The Guest starts with a mysterious young woman, Alex, at the whim of an older wealthy man, Simon. She lives with him in the Hampton’s, exchanging her companionship for the access of comfort. Alex is strict with the details of her life before Simon. She hides herself from the reader too. She’s laser-focused on her mission for a new luxurious life under the financial protection of Simon. She must believe Simon will care for her, right? She is otherwise powerless, she’s without a home, money, employment, or support, and the last guy she was with, Dom, is hunting her down for stealing drugs and money from him. She must believe she has at least one source of power: her perceived beauty.
How does Alex use (or try to use) her appeal on men?
How does Alex use her appeal on women?
What do Alex’s tactics reveal about gender as a performance?

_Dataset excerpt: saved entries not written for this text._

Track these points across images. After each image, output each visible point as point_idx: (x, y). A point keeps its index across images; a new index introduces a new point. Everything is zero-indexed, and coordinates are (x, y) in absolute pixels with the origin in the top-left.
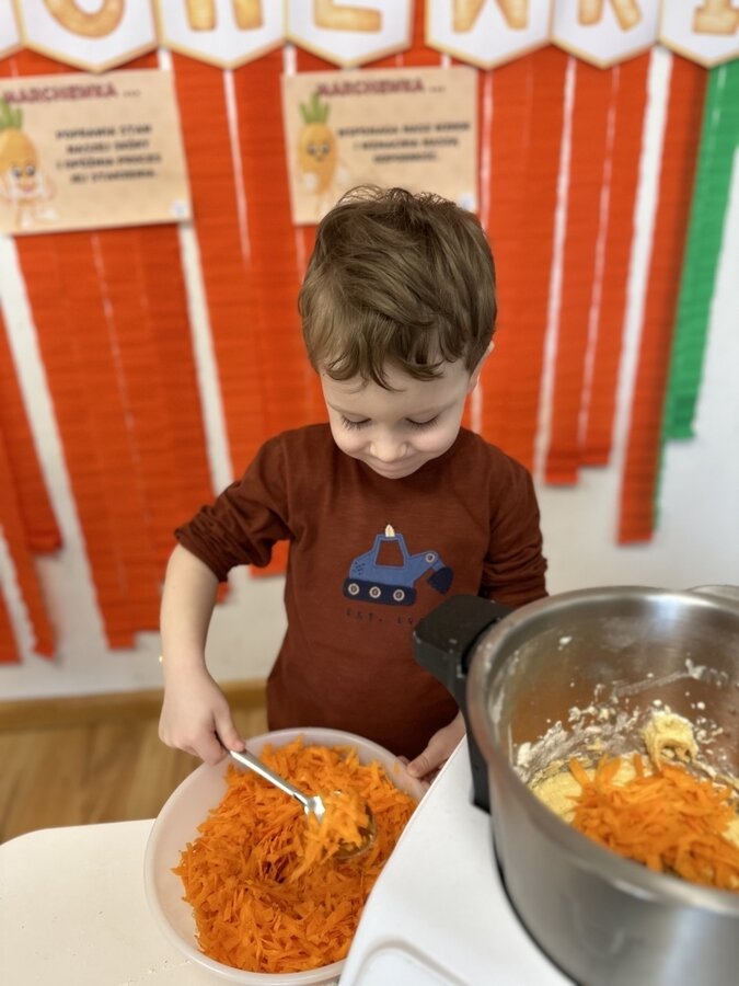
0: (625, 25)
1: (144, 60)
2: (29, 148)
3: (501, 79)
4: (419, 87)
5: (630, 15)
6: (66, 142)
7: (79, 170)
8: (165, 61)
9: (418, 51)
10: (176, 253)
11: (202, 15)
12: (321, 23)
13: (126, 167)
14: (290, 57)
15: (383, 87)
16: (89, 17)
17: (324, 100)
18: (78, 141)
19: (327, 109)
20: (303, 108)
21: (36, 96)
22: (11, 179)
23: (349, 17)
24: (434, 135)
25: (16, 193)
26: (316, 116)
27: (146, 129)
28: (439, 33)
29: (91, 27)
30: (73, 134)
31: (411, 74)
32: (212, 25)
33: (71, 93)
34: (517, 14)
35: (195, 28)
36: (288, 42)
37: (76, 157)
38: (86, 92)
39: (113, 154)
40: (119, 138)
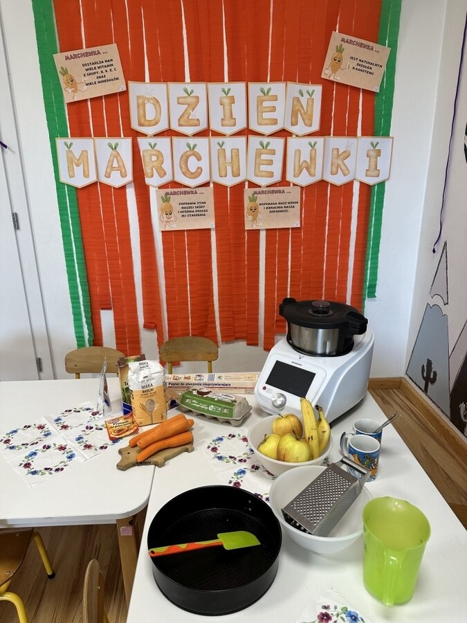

What I loved about Alex’s character, was her self-delusion and naivety combining into a supernova of self-destruction. I think a part of her really does believe Simon had cared for her. A part of her thinks they were moving on from a transactional relationship into an intimate one. If she could just keep being chill enough, cool enough, filate Simon enough, never complain, never ruffle his ego. He will realize how much he cares for her. Unfortunately, after Simon discovers Alex goofing around in the pool with another (younger) married man at a party, it was the proverbial cherry on top, and Simon kicked Alex out, pretty heartlessly, as though she were an item that could be returned to the store.

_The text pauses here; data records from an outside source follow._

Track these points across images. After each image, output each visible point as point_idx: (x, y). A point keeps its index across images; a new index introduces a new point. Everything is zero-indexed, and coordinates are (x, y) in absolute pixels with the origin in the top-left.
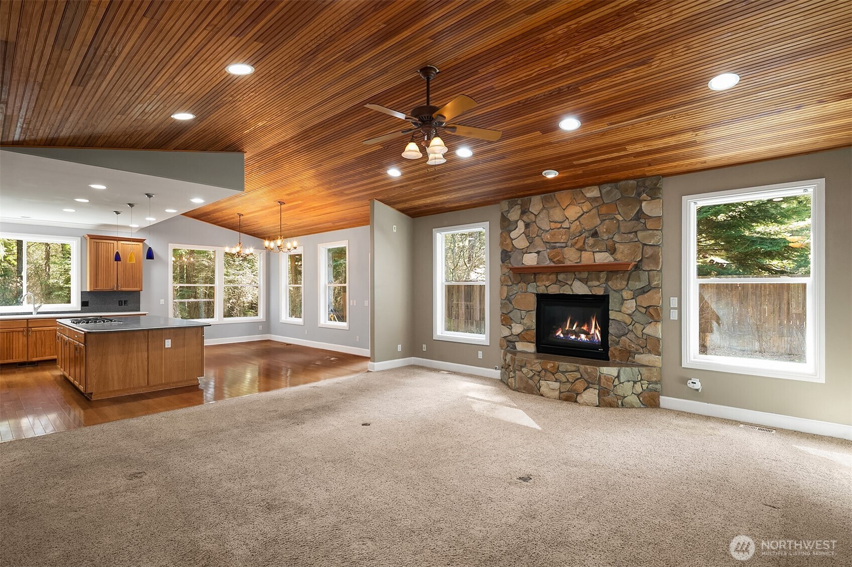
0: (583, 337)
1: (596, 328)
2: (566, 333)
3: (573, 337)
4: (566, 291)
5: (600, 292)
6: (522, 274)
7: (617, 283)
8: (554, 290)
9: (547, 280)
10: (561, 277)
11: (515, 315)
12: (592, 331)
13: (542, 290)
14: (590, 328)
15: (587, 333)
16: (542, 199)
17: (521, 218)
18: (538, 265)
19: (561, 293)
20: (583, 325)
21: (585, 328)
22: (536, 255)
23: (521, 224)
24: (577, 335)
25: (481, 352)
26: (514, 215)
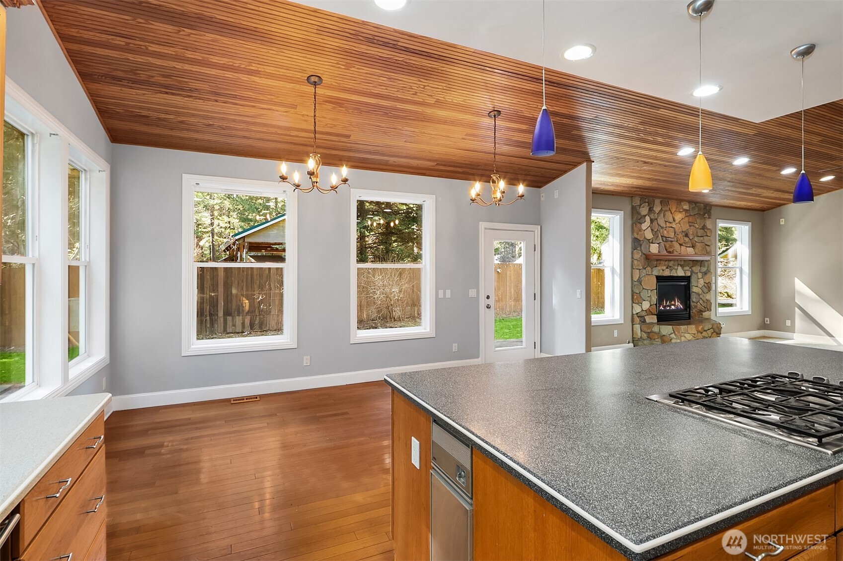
0: (673, 307)
1: (678, 302)
2: (664, 307)
3: (668, 308)
4: (674, 274)
5: (688, 274)
6: (650, 260)
7: (696, 269)
8: (667, 273)
9: (665, 265)
10: (671, 264)
11: (644, 294)
12: (677, 304)
13: (661, 274)
14: (675, 303)
15: (674, 305)
16: (661, 201)
17: (649, 214)
18: (659, 254)
19: (671, 275)
20: (672, 302)
21: (673, 303)
22: (658, 245)
23: (648, 219)
24: (670, 307)
25: (616, 331)
26: (644, 211)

Instead of moving back to the city, Alex avoids Dom’s threats and tours through the Hamptons in the hopes of winning Simon back. She has no place to live, and no money. She manipulates her way into spaces with wealthy people, or their children, by using their own biases against them, as a means of surviving the week. Quickly, Alex spirals into morally dubious territory that makes you want to tear your hair out—or finish reading as fast as possible to discover what happens next. How far will she lose it among the East Coast elite? And in the end, it would seem, she loses everything.
How did you think it ended??!
How did you feel when you finished the last page?
I feel like The Guest wants you to experience the profanity of excess wealth firsthand, in part by exposing the hidden lives of the quiet-luxury class—set in stark contrast to Alex, who has essentially lost her mind due to her circumstances, whatever they may be. Why should she or anyone fear for being outed as poor and without resources? It’s pretty wild. She moves around the world terrified of rejection, because she knows it will come.
Alex is in a position where she feels her only access to daily comfort and peace is by prostrating herself to Simon, or any financially secure man, woman, or child who will help her. The psychological horror of Alex’s story is beautifully done.
My month of reading The Guest
I met up in Oakland with a fellow book club reader to discuss!
May reading involved breakfasts and city dates.


Next up: Beautyland!
Tomorrow we start Beautyland by Marie-Helene Bertino. Grab your copies for June if you haven’t already, it’ll be a fun one. Here’s all the details.
Love the way you organize these books clubs--so fun!!
One of the coolest things I noticed about the writing and the character was how we never learned about Alexis's past and I loved that, I loved how it was not needed and how it helped the story and that there wasn't necessarily this traumatic event that ruined her, she was perhaps just wanting a plush life where she was taken care of, society is so harsh about this, and its so hard for women to achieve!!! And along that same vein, how Dom never came to fruition, just the fear of him, how deft of Emma!
I think on a smaller level how Alex uses her wilds to achieve attention reminds me of being in my twenties and using my wilds for bad haha, its a power women have and its very interesting to see how Alex uses her body and her femininity as a weapon. I don't know what I was hoping for for Alex, I was more just following her along and understanding her desperation. I was very surprised by the ending and looking back at it I see more of what was going on, with Alex unable to see her reflection in the beach bathroom mirror and her dress feeling wet, I think she is super injured or even dying, but I wonder what everyone else thinks, it is very open to many possibilities. It's as if her truth is at last revealed and she is no longer able to pretend.
I've heard this one is really good/thought provoking. I would love to read it one day - hopefully life calms down after my busy summer!